___ Text under study
Rajendra Kumar Tiwari  (born February 4, 1963), commonly known as R. K. Tiwari is an Indian civil servant and Indian Administrative Services officer of Uttar Pradesh cadre from the 1985 batch. He is serving as the Chief Secretary of the Government of Uttar Pradesh since his appointment in August 2019, succeeding Anup Chandra Pandey.

Education 
He completed his graduation in B.Tech from the Indian Institute of Technology Kanpur. He also holds a master's degree in Arts from the UK.

Career 
Tiwari joined Indian Administrative Service as an officer in 1985. He has served in several bureaucratic positions for the Government of India and the Government of Uttar Pradesh, including Joint Secretary to the Government of India in the Ministry of Agriculture And Co-operation. He has served previously in various departments in the Uttar Pradesh government like higher and secondary education, industrial development, agriculture, infrastructure, commercial tax, labour, IT and electronics etc.
______
___ Data shown
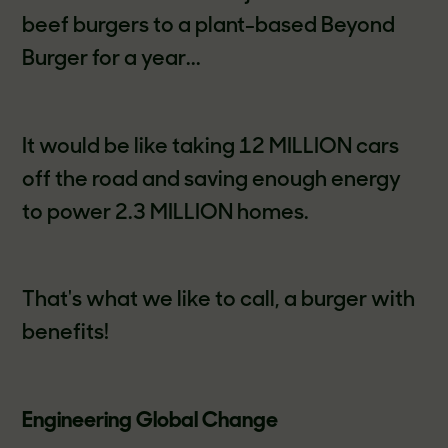
beef burgers to a plant-based Beyond
Burger for a year...
It would be like taking 12 MILLION cars
off the road and saving enough energy
to power 2.3 MILLION homes.
That's what we like to call, a burger with
benefits!
Engineering Global Change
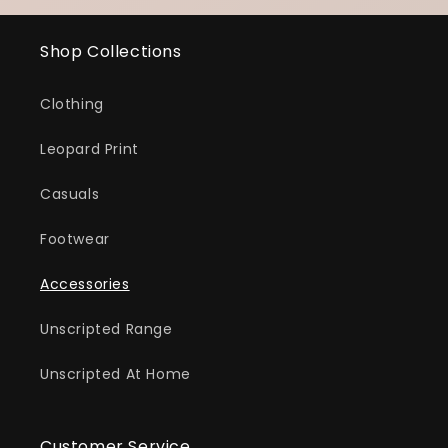
Shop Collections
Clothing
Leopard Print
Casuals
Footwear
Accessories
Unscripted Range
Unscripted At Home
Customer Service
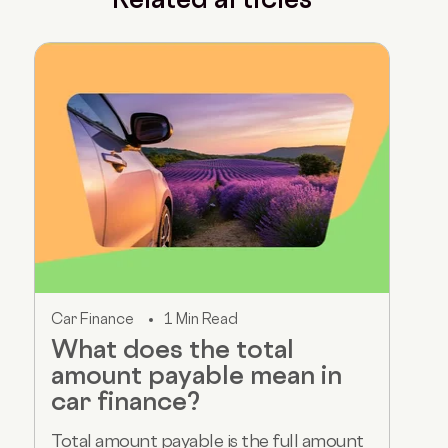
Car Finance
1 Min Read
What does the total
amount payable mean in
car finance?
Total amount payable is the full amount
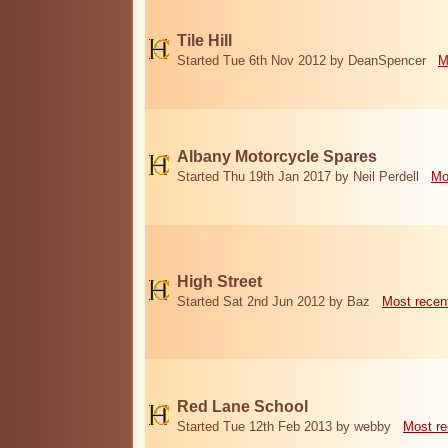
Tile Hill
Started Tue 6th Nov 2012 by DeanSpencer
M
Albany Motorcycle Spares
Started Thu 19th Jan 2017 by Neil Perdell
Mo
High Street
Started Sat 2nd Jun 2012 by Baz
Most recen
Red Lane School
Started Tue 12th Feb 2013 by webby
Most re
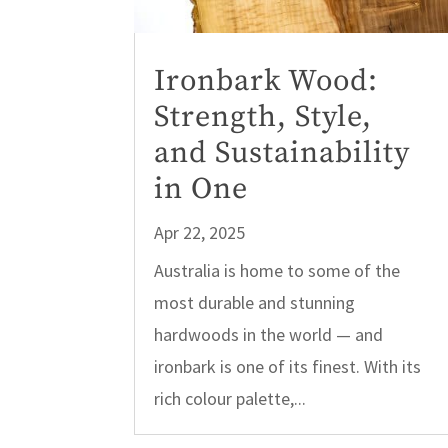
Ironbark Wood:
Strength, Style,
and Sustainability
in One
Apr 22, 2025
Australia is home to some of the
most durable and stunning
hardwoods in the world — and
ironbark is one of its finest. With its
rich colour palette,...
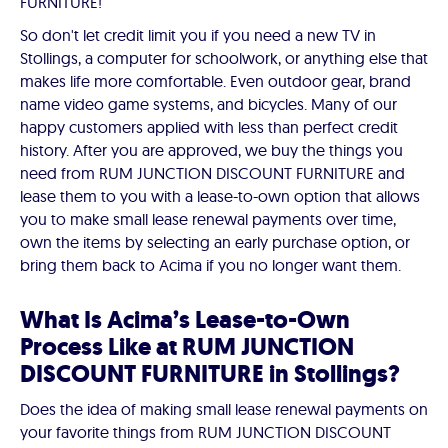
FURNITURE!
So don't let credit limit you if you need a new TV in
Stollings, a computer for schoolwork, or anything else that
makes life more comfortable. Even outdoor gear, brand
name video game systems, and bicycles. Many of our
happy customers applied with less than perfect credit
history. After you are approved, we buy the things you
need from RUM JUNCTION DISCOUNT FURNITURE and
lease them to you with a lease-to-own option that allows
you to make small lease renewal payments over time,
own the items by selecting an early purchase option, or
bring them back to Acima if you no longer want them.
What Is Acima’s Lease-to-Own
Process Like at RUM JUNCTION
DISCOUNT FURNITURE in Stollings?
Does the idea of making small lease renewal payments on
your favorite things from RUM JUNCTION DISCOUNT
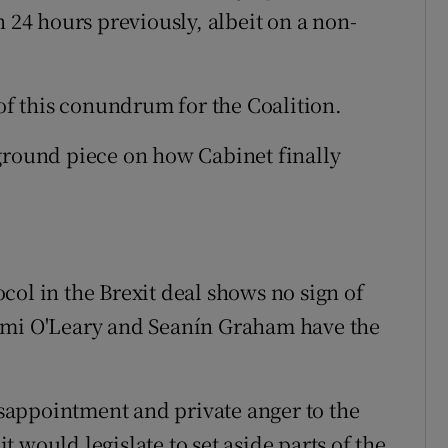
n 24 hours previously, albeit on a non-
f this conundrum for the Coalition.
ground piece on how Cabinet finally
col in the Brexit deal shows no sign of
omi O'Leary and Seanín Graham have the
appointment and private anger to the
 would legislate to set aside parts of the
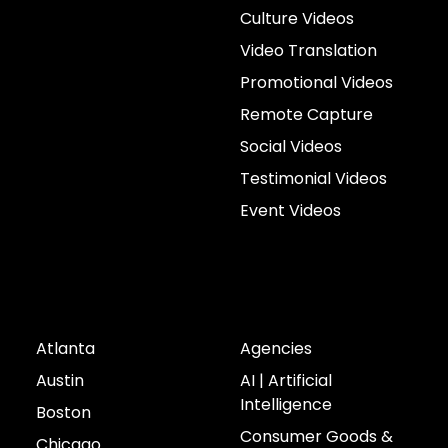
Culture Videos
Video Translation
Promotional Videos
Remote Capture
Social Videos
Testimonial Videos
Event Videos
Cities
Industries
Atlanta
Agencies
Austin
AI | Artificial
Intelligence
Boston
Consumer Goods &
Chicago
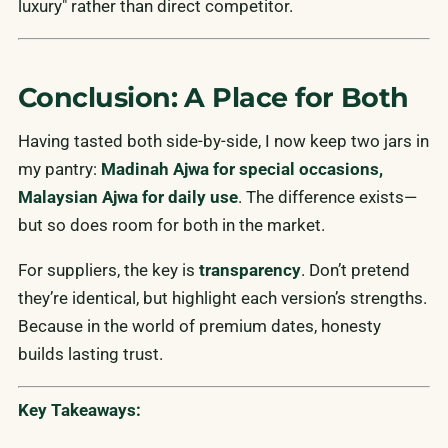
luxury" rather than direct competitor.
Conclusion: A Place for Both
Having tasted both side-by-side, I now keep two jars in
my pantry:
Madinah Ajwa for special occasions,
Malaysian Ajwa for daily use
. The difference exists—
but so does room for both in the market.
For suppliers, the key is
transparency
. Don’t pretend
they’re identical, but highlight each version’s strengths.
Because in the world of premium dates, honesty
builds lasting trust.
Key Takeaways:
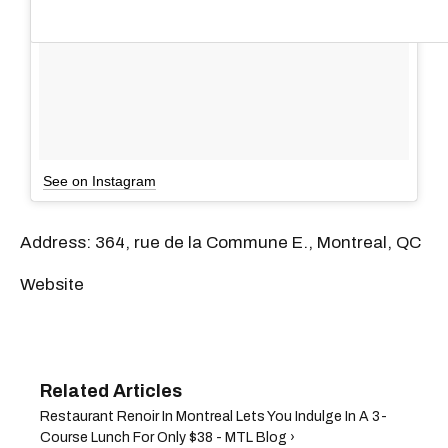
See on Instagram
Address: 364, rue de la Commune E., Montreal, QC
Website
Restaurant Renoir In Montreal Lets You Indulge In A 3-
Course Lunch For Only $38 - MTL Blog ›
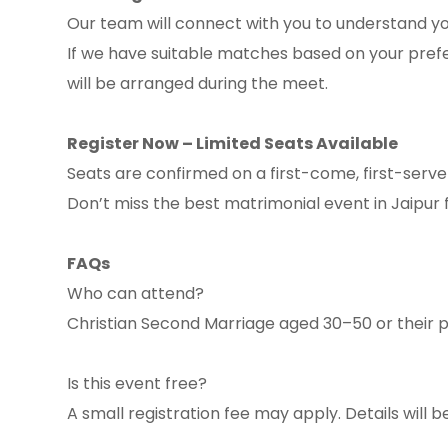
Our team will connect with you to understand you
If we have suitable matches based on your prefe
will be arranged during the meet.
Register Now – Limited Seats Available
Seats are confirmed on a first-come, first-serve
Don’t miss the best matrimonial event in Jaipur
FAQs
Who can attend?
Christian Second Marriage aged 30–50 or their 
Is this event free?
A small registration fee may apply. Details will 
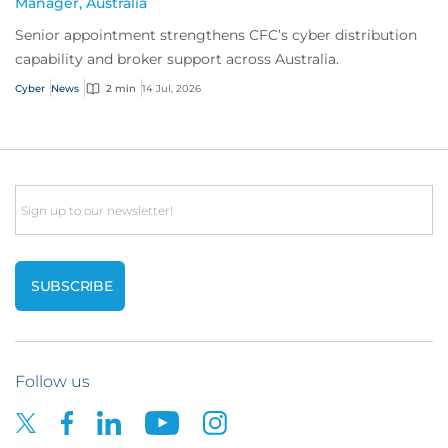
Manager, Australia
Senior appointment strengthens CFC’s cyber distribution
capability and broker support across Australia.
Cyber
News
2 min
14 Jul, 2026
Email
Follow us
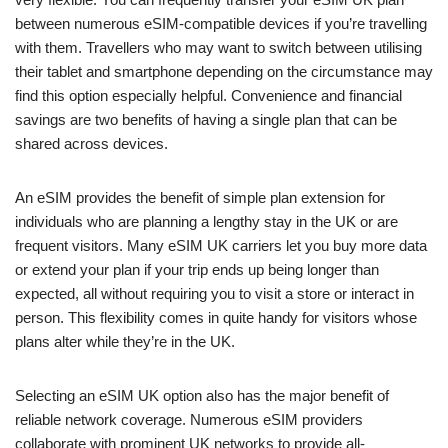
between numerous eSIM-compatible devices if you’re travelling
with them. Travellers who may want to switch between utilising
their tablet and smartphone depending on the circumstance may
find this option especially helpful. Convenience and financial
savings are two benefits of having a single plan that can be
shared across devices.
An eSIM provides the benefit of simple plan extension for
individuals who are planning a lengthy stay in the UK or are
frequent visitors. Many eSIM UK carriers let you buy more data
or extend your plan if your trip ends up being longer than
expected, all without requiring you to visit a store or interact in
person. This flexibility comes in quite handy for visitors whose
plans alter while they’re in the UK.
Selecting an eSIM UK option also has the major benefit of
reliable network coverage. Numerous eSIM providers
collaborate with prominent UK networks to provide all-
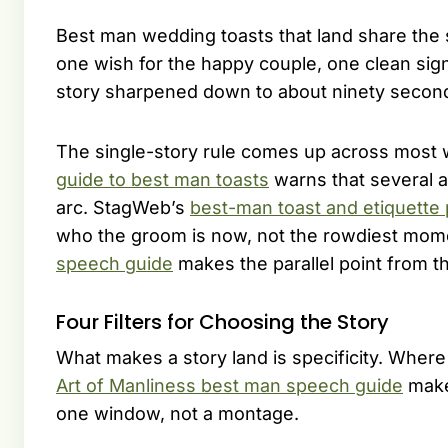
Best man wedding toasts that land share the 
one wish for the happy couple, one clean sign-
story sharpened down to about ninety seconds
The single-story rule comes up across most 
guide to best man toasts
warns that several a
arc. StagWeb’s
best-man toast and etiquette
who the groom is now, not the rowdiest mom
speech guide
makes the parallel point from t
Four Filters for Choosing the Story
What makes a story land is specificity. Whe
Art of Manliness best man speech guide
make
one window, not a montage.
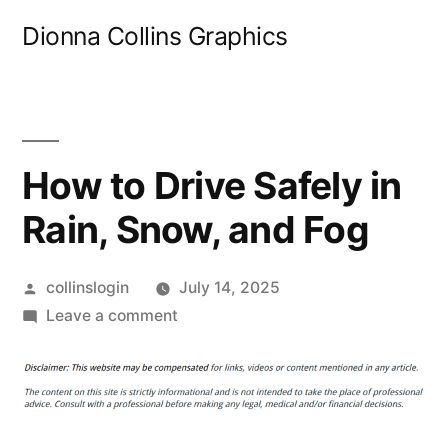
Skip
Dionna Collins Graphics
to
content
How to Drive Safely in
Rain, Snow, and Fog
Posted
collinslogin
July 14, 2025
by
on
Leave a comment
How
to
Drive
Safely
______
**Job:** Output the passage of the biography of R. K. Tiwari from "Rajendra Kumar Tiwari" up to and including "from the UK.", copied word for word.

**Solution to the exercise:**
Rajendra Kumar Tiwari  (born February 4, 1963), commonly known as R. K. Tiwari is an Indian civil servant and Indian Administrative Services officer of Uttar Pradesh cadre from the 1985 batch. He is serving as the Chief Secretary of the Government of Uttar Pradesh since his appointment in August 2019, succeeding Anup Chandra Pandey.

Education 
He completed his graduation in B.Tech from the Indian Institute of Technology Kanpur. He also holds a master's degree in Arts from the UK.